Me entero en El País que la escritora colombiana Consuelo Triviño Anzola ha publicado una novela histórica titulada La semilla de la ira cuyo personaje eje es José María Vargas Vila. Para quienes no lo conocen (yo mismo apenas lo ubico), Vargas Vila nació en Bogotá hacia 1860 y murió en Barcelona hacia 1933. Como escritor se caracterizó por una productividad irrefrenable de novelas, poemas, cuentos, obras de historia y política, todos con estilo empalagosamente modernista y torrencial. Pasó a la historia por eso, precisamente: fue uno de los primeros escritores latinoamericanos en encarnar, tal y como la entendemos hoy, la figura del autor bestselleresco. Sólo tengo un libro de él, una primera edición que me regaló hace como dos años mi amigo Héctor Astorga Zavala: Políticas é (sic) históricas (páginas escogidas), publicada en 1912 en París; un dato no menor: la primera página del libro está ornada con la firma de Nazario Ortiz Garza, ex gobernador de Coahuila.
El comentario sobre La semilla de la ira lo hace Dasso Saldívar, quien en 2006 publicó Gabriel García Márquez, el viaje a la semilla. Saldívar aprovecha el viaje para comentar lo que a su juicio debe ser una novela histórica.
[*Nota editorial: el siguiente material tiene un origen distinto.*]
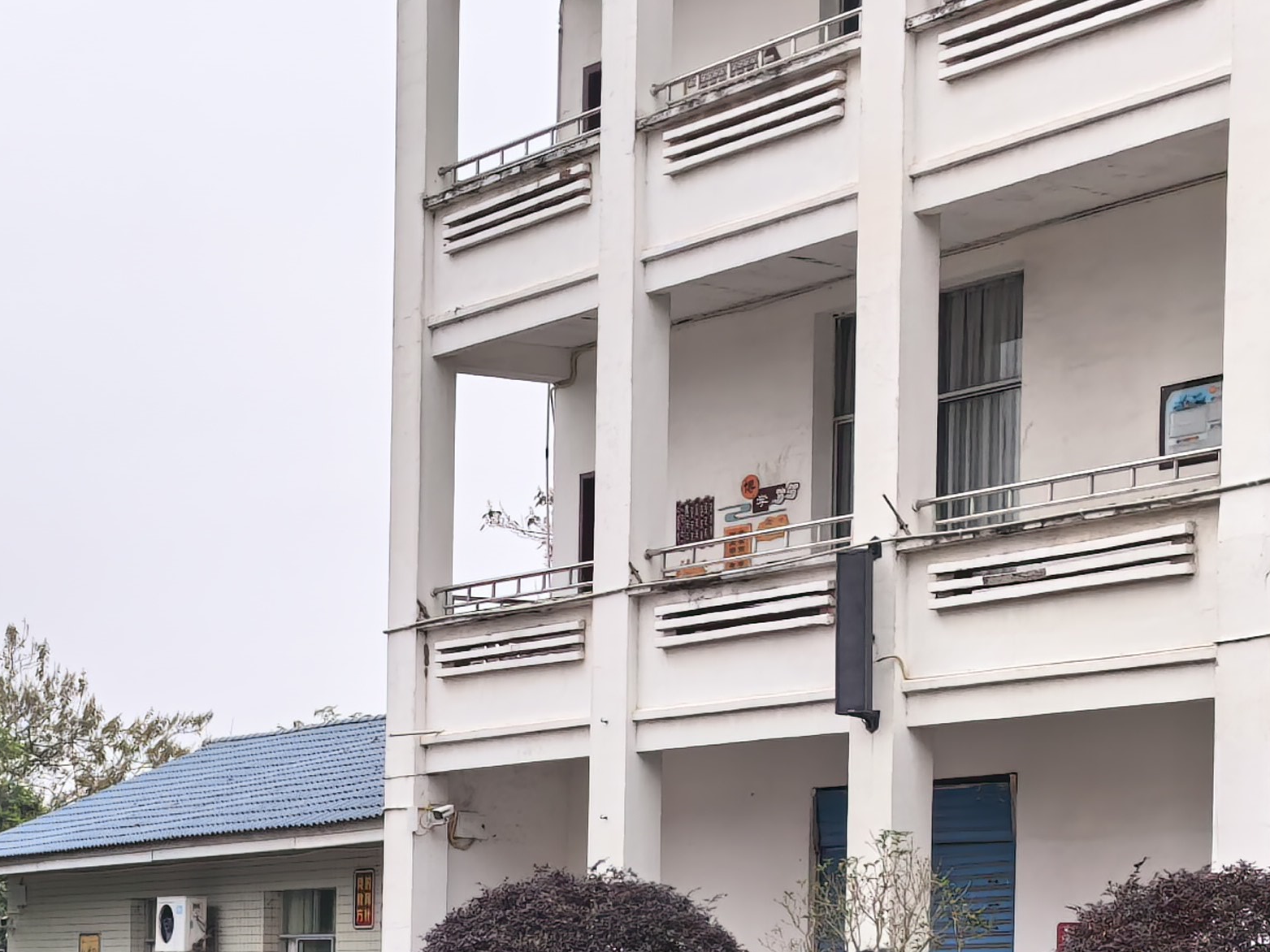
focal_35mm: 76
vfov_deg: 18.7
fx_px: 2788
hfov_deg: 24.3
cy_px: 1035
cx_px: -49
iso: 320
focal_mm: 8.5
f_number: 2
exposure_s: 1/2045
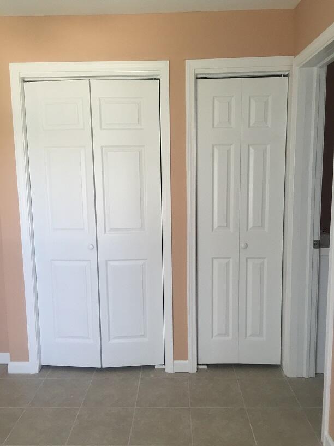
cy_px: 223
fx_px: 373
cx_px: 167
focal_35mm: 29
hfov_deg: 48.2
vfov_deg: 61.7
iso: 32
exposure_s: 1/30
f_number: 2.2
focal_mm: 4.15
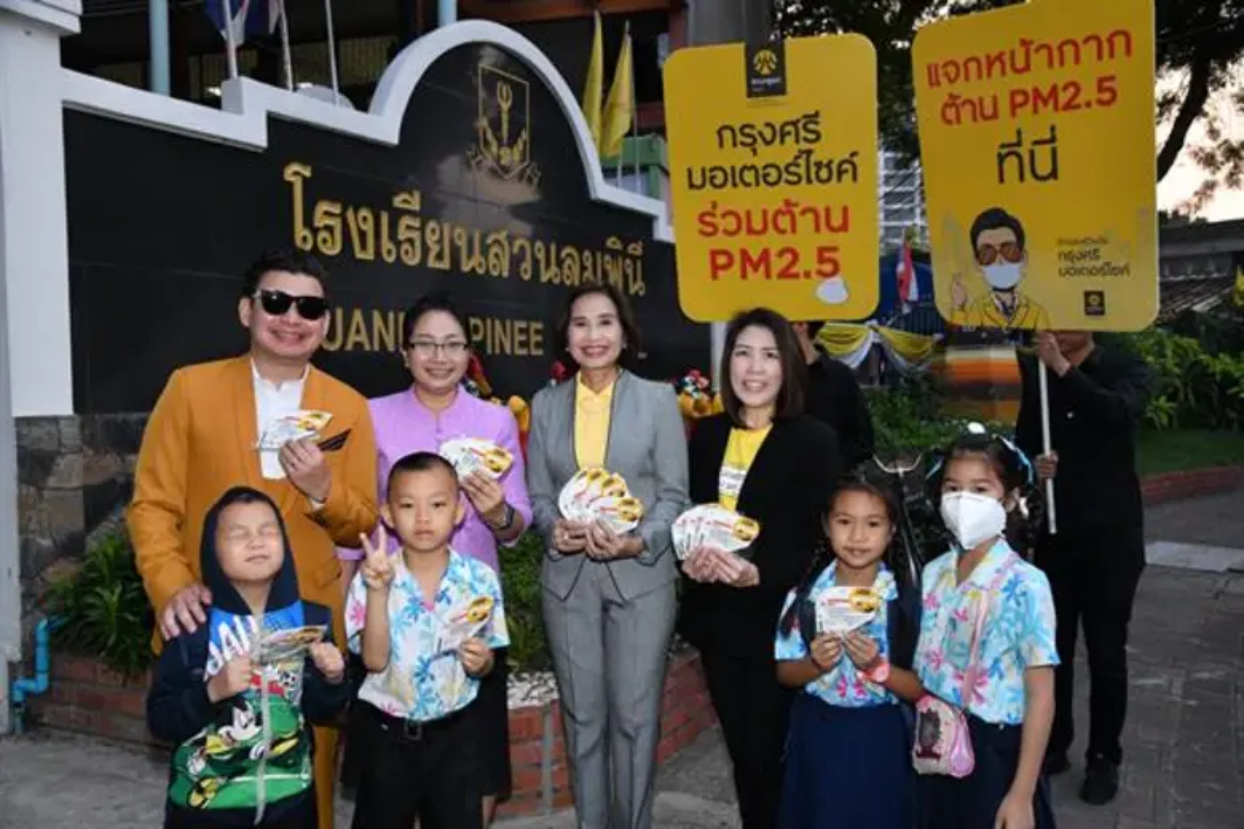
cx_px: 622
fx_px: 1037
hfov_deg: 61.9
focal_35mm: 30
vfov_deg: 43.6
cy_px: 414
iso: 1600
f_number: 5
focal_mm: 30
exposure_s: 1/160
El tema me interesa desde hace mucho, por eso me retuvo, y más ahora, época en la que por celebraciones patrióticas se da una epidemia de novelas históricas de todos los pelajes.
Apunta Saldívar: “La atmósfera de profunda verdad que se respira en las páginas de La semilla de la ira, la novela que Consuelo Triviño Anzola publicó hace dos años sobre la vida y la época de José María Vargas Vila, me ha llevado a retomar mi viejo pleito con la novela histórica: ¿qué es lo que hace que las obras de este subgénero nos resulten verdaderas o falsas? Porque me parece que no depende sólo de la experiencia y el talento literarios, o de que el escritor se ciña o no a la verdad histórica, pues la novela no compite con la verdad de la Historia o de la ciencia. Pocas veces me suele atrapar pues este tipo de novelas, especialmente las que se fabrican en nuestro tiempo, pero cuando me han convencido, he quedado subyugado por el poder de convicción del relato, como me ha ocurrido recientemente con La semilla de la ira y antes con Yo, Claudio, Los idus de marzo, Memorias de Adriano, Yo, el supremo, El general en su laberinto, y, por supuesto, la más grande de todas, Guerra y paz”.
En efecto, la novela dizque histórica no compite con la escritura de la historia; es otro su objetivo, estético y no científico. Pese a ello, es necesario que contemple un imperativo: el de ser creíble. Así lo explica Saldívar: “Desde luego, la verosimilitud es el logro imprescindible para que toda novela pueda convencernos de su verdad, y ha de encarnarse en un tono, un estilo, un punto de vista y un determinado manejo del tiempo. Pero para que creamos en la verdad intrínseca de la novela histórica, que en resumidas cuentas es la visión y la emoción del escritor, tiene que haber algo fundamental y previo a todo tecnicismo, a toda literatura, y es la paciencia y la capacidad del autor para convertir la Historia y sus personajes en vivencia propia, en experiencia autobiográfica, en memoria y olvido, como quería Rilke. Sólo entonces desde ese yo, que ha asumido vicariamente otro ser, otra época y otra cultura, y sólo desde ahí, es desde donde surge el aura de lo verdadero en toda novela histórica auténtica. Por el contrario, y aunque el rigor histórico y la maestría literaria asistan al escritor, la obra puede sonarnos falsa o, cuando menos, llenarnos de dudas. De modo que así como no hay novela de verdad sin poesía, se puede afirmar que no hay novela histórica verdadera sin experiencia autobiográfica, sin asunción íntima del personaje, de su época y de su cultura, como ocurre en la vida misma”.
No sé hasta dónde sea necesario que el autor “experimente” esa vida vicaria para que luego su obra sea verosímil. Tengo la sospecha de que, para empezar, no hay una novela histórica uniforme, y que además no basta contar algo ocurrido en el pasado (lo que dicen los libros o documentos que ocurrió en el pasado, lo que de entrada es apelar a un relato para hacer otro relato) para que el adjetivo “histórica” le cuadre a una novela. En cualquier caso, lo fundamental, el corazón, está siempre en eso que Saldívar enfatiza: más que cualquier otro tipo de novela, la histórica debe envolvernos con una sábana de verosimilitud. Si no lo hace, habrá fracasado, narre o no muchos retazos de un pasado que “realmente” hayan ocurrido.